Named entity recognition

Introduction

Named entity recognition (NER) is the process of identifying entities in the unstructured text, where entities could be objects, people, locations, organizations, etc.
NER's most basic building block consists of pair of entity_type and entity_value. Consider the following example,

## Statement
My name is Mohit, and I am from India. 
I am a Data Scientist and I will be leaving for my office around 9 AM.

## Entities
[{
    'entity_type': 'PERSON',
    'entity_value': 'Mohit',
},
{
    'entity_type': 'LOCATION',
    'entity_value': 'India',
}, 
{
    'entity_type': 'TIME',
    'entity_value': '9 AM',
}]

The process of extracting entities could be done in two ways.
- Heuristic: by identifying the entities based on the rules.
- Semantic: by identifying the entities based on the semantics and context.

Heuristic based approach is suited only for simple entities for which approximate rules can be created. Take for example EMAILID, PHONE_NUMBER, WEBSITE, etc. It should be easy enough to create regular expressions for such cases and hence heuristic approach could be applied. We can also apply part of speech based rules to extract certain entities.
On the other hand, the Semantic approach is required where the cardinality of the entities is high and the context is required to extract the entities. For example, NAME, LOCATION, DESIGNATION, etc. For these cases, we usually train neural network based models that learn to consider the context and extract the entities.

Note

A good approach to creating your NER solution would be to segregate your entities into simple and complex, and then create either a heuristic or a semantic based solution or a combination of both. In short, it is not always suitable to directly go to fancy NN based semantic approaches - it could be unnecessary overkill.

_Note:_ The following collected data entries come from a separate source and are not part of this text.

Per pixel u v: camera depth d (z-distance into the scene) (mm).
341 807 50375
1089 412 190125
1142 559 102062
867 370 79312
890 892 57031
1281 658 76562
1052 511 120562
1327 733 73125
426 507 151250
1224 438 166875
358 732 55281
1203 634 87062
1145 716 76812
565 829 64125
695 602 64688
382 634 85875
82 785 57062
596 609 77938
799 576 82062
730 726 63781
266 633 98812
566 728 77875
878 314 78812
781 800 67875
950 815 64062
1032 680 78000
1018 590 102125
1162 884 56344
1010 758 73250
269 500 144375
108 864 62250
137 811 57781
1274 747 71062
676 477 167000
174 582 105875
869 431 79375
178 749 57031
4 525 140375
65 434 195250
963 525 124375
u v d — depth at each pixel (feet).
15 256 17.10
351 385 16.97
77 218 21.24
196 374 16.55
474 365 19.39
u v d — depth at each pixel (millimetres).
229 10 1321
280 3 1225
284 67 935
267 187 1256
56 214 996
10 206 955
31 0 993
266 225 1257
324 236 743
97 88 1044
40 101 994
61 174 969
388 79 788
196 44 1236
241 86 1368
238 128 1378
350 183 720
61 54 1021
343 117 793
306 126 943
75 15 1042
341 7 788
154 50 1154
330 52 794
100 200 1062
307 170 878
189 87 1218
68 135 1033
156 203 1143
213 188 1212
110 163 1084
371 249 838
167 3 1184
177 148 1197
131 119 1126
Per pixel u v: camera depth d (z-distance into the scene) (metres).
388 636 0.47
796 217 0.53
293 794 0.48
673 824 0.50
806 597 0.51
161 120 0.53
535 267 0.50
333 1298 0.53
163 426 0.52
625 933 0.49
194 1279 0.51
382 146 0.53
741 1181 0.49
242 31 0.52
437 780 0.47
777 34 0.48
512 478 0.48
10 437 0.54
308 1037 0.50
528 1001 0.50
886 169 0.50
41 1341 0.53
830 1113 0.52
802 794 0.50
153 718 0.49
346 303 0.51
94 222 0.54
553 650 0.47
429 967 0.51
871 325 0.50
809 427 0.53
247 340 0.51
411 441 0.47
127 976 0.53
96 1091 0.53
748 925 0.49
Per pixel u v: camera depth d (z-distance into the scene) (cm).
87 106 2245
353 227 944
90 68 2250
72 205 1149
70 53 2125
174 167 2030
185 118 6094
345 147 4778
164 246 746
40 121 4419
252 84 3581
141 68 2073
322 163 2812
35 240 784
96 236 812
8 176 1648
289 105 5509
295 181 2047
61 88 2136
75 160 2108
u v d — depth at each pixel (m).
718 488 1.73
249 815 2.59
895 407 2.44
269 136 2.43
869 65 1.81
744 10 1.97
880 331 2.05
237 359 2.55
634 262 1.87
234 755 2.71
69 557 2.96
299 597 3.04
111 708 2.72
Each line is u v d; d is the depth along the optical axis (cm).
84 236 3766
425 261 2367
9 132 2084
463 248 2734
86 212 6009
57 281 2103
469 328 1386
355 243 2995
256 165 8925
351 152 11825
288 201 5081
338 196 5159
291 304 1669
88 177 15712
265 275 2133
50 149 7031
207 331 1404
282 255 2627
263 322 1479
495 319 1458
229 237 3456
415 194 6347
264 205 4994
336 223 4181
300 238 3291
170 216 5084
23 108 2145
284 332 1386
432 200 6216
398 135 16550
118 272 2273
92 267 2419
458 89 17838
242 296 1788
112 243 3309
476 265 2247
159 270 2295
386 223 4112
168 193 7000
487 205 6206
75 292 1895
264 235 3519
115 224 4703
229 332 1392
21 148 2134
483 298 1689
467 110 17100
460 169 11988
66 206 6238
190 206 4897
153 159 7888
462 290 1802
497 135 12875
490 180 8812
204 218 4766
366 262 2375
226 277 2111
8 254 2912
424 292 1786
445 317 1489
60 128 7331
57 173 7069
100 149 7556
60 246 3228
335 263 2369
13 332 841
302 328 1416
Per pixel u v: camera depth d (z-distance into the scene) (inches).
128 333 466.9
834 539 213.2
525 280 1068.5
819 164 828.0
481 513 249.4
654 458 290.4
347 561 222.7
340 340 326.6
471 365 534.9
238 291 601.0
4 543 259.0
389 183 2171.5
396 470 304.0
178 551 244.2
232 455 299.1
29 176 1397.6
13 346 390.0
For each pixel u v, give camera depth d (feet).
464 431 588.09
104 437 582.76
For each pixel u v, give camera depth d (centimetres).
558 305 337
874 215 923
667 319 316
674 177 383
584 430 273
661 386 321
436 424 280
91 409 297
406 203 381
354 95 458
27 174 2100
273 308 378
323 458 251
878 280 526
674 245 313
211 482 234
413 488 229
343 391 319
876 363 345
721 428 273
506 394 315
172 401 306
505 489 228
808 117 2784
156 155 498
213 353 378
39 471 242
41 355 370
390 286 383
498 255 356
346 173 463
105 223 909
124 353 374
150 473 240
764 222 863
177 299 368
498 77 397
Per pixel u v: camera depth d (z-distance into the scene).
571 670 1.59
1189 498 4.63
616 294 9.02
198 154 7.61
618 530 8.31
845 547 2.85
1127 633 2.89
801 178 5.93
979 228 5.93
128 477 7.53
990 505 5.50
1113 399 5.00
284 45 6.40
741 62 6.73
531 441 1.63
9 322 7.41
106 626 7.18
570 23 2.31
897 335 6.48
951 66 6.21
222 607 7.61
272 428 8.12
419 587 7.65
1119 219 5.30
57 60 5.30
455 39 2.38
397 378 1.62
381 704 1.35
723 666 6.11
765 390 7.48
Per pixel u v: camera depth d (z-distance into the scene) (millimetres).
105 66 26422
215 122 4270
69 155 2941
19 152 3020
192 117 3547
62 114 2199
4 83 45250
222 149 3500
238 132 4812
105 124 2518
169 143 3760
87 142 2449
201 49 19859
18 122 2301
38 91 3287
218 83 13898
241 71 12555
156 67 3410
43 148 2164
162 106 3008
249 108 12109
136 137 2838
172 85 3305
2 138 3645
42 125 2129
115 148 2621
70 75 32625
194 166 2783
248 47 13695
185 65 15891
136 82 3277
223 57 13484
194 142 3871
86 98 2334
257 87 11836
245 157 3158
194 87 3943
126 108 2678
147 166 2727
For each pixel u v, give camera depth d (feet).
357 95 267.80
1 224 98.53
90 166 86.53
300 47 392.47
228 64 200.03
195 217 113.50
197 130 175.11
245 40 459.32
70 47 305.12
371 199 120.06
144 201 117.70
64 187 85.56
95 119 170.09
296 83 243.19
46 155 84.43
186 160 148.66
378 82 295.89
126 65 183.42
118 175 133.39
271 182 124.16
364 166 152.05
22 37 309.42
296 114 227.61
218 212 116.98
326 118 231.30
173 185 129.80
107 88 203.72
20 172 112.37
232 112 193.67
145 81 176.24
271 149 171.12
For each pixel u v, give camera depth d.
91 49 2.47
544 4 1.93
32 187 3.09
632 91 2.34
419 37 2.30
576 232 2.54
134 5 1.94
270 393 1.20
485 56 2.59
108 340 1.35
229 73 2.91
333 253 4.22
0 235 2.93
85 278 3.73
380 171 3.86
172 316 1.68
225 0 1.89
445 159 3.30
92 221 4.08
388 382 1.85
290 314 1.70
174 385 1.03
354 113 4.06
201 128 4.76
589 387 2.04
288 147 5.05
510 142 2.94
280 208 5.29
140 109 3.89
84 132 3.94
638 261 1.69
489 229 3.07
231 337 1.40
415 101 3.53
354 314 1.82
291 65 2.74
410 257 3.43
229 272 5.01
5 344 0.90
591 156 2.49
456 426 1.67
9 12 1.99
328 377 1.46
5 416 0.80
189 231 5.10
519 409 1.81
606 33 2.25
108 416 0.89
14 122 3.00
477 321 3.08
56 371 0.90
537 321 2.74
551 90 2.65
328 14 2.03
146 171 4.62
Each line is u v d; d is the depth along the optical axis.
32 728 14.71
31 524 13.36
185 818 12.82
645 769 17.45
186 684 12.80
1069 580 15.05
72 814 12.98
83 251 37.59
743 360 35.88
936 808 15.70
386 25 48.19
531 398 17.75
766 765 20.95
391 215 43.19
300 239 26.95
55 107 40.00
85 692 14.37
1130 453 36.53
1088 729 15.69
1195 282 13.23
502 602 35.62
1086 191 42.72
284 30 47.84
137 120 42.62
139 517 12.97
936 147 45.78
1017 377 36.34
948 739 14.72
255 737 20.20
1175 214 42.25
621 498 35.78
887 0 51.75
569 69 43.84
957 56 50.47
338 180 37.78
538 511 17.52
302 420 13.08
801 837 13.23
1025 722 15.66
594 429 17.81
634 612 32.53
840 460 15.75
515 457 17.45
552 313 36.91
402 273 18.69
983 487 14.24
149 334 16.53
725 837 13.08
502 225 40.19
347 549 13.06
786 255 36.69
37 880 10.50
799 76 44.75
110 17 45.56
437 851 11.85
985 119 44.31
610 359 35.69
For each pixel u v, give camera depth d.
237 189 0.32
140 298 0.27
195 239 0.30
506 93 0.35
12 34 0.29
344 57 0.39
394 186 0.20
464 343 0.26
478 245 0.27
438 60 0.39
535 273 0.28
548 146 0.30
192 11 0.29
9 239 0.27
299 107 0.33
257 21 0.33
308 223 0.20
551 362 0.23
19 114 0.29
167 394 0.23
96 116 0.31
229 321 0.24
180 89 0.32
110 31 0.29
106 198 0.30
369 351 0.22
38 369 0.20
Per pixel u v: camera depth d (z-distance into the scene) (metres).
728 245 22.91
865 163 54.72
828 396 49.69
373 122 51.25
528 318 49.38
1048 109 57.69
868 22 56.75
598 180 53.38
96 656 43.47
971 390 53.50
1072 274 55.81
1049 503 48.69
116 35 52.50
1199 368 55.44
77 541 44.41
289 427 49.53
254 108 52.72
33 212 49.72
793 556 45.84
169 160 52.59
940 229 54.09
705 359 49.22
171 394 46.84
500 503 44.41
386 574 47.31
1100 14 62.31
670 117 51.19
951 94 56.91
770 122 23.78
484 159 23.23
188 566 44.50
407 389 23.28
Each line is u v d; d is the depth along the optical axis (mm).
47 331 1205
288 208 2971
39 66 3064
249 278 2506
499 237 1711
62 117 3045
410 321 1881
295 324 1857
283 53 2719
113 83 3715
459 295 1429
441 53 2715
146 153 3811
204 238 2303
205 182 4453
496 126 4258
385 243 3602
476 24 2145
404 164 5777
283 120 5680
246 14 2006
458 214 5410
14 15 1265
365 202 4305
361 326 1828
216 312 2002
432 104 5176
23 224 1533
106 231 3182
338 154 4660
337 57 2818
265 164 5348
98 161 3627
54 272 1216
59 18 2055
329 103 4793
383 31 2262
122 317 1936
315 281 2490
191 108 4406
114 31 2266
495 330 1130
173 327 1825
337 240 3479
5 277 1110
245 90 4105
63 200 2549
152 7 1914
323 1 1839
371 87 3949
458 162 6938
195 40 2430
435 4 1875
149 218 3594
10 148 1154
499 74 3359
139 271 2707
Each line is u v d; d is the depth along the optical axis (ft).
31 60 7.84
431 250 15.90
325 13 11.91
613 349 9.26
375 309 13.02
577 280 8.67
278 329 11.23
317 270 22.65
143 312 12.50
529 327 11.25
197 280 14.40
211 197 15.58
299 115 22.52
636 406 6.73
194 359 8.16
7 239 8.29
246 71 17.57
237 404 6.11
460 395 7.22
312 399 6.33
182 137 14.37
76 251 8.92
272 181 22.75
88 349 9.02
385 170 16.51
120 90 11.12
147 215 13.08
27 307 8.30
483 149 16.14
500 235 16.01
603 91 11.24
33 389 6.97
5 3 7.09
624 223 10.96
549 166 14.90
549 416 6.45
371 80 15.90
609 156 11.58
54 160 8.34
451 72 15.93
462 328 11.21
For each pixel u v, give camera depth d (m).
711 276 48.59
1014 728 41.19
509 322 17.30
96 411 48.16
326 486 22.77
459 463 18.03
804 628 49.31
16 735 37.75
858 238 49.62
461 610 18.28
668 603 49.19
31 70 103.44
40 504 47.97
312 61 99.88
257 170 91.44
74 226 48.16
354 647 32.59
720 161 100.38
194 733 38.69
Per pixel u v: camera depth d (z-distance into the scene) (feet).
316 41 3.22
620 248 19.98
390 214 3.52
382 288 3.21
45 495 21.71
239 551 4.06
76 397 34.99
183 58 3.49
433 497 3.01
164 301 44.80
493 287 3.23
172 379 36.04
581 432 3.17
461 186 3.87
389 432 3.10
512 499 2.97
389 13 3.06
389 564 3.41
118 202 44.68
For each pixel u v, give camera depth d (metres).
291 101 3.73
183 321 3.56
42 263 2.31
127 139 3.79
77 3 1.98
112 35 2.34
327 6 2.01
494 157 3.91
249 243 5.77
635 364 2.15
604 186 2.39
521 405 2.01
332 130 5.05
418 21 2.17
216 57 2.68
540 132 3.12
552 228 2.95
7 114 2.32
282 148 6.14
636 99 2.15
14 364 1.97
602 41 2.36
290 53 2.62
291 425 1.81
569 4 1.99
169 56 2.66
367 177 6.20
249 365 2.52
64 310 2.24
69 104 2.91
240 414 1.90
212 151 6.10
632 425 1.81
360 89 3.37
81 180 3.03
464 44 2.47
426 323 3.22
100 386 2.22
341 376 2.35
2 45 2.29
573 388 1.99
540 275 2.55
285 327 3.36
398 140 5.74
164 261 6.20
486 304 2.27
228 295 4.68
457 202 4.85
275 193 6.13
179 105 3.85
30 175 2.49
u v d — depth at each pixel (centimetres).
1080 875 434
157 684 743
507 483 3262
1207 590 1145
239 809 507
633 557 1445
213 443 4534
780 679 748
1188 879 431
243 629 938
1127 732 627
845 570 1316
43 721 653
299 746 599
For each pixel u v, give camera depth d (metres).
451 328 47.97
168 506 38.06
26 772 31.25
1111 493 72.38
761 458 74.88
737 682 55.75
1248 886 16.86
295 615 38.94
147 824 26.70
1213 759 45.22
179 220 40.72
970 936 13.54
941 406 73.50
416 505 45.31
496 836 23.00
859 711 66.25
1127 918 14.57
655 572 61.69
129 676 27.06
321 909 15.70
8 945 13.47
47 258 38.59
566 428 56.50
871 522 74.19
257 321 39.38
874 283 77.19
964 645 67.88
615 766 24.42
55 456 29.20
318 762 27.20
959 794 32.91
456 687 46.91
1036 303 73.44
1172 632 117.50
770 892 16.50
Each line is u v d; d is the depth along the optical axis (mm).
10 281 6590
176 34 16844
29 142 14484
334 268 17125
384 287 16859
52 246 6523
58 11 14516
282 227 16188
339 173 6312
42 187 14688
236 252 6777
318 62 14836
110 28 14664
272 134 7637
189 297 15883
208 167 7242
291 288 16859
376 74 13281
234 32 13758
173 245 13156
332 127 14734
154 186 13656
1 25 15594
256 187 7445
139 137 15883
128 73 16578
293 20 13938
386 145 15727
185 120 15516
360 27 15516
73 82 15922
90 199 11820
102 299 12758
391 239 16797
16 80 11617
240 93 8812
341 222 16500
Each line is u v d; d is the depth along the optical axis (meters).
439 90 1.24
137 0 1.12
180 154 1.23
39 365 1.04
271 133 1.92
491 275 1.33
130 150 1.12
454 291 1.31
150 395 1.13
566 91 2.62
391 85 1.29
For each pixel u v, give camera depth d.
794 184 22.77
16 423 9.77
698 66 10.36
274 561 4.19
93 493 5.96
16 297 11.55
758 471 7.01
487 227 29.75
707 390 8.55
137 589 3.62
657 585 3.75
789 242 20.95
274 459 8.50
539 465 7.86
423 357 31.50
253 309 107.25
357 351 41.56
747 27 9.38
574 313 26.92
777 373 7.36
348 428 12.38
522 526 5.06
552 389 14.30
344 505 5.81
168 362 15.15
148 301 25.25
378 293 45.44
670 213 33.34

Remember the entity types are not set in stone and we can even train new models or finetune existing models on our own custom entities.
For this, in the Semantic-based approach, it's a good idea to finetune the existing model rather than to train a new one as it will require far fewer data.
The amount of data required to finetune model depends on how similar the custom entities are with the existing entities. Consider the following cases,
- The model is pretrained to detect PERSON and now you want to finetune it to detect MALE_NAME and FEMALE_NAME. As this is just a lower granularity on the existing PERSON entity, a mere ~200 examples (for each new entity type) could give you good results.
- On the other hand, if you now want to finetune a completely new entity like OBJECTIONS_TYPE, you may need ~500 examples.

Note

Another thing to consider is the length of entity_value. With an increase in entity_value you may require more examples to get good accuracy results.

Code

There are lots of Python-based packages that provide open source NER models. Some of these packages are Spacy, NLTK, Flair, etc. While packages provide an easy interface to the NER models or rules, we can even load and use external open-source NER models.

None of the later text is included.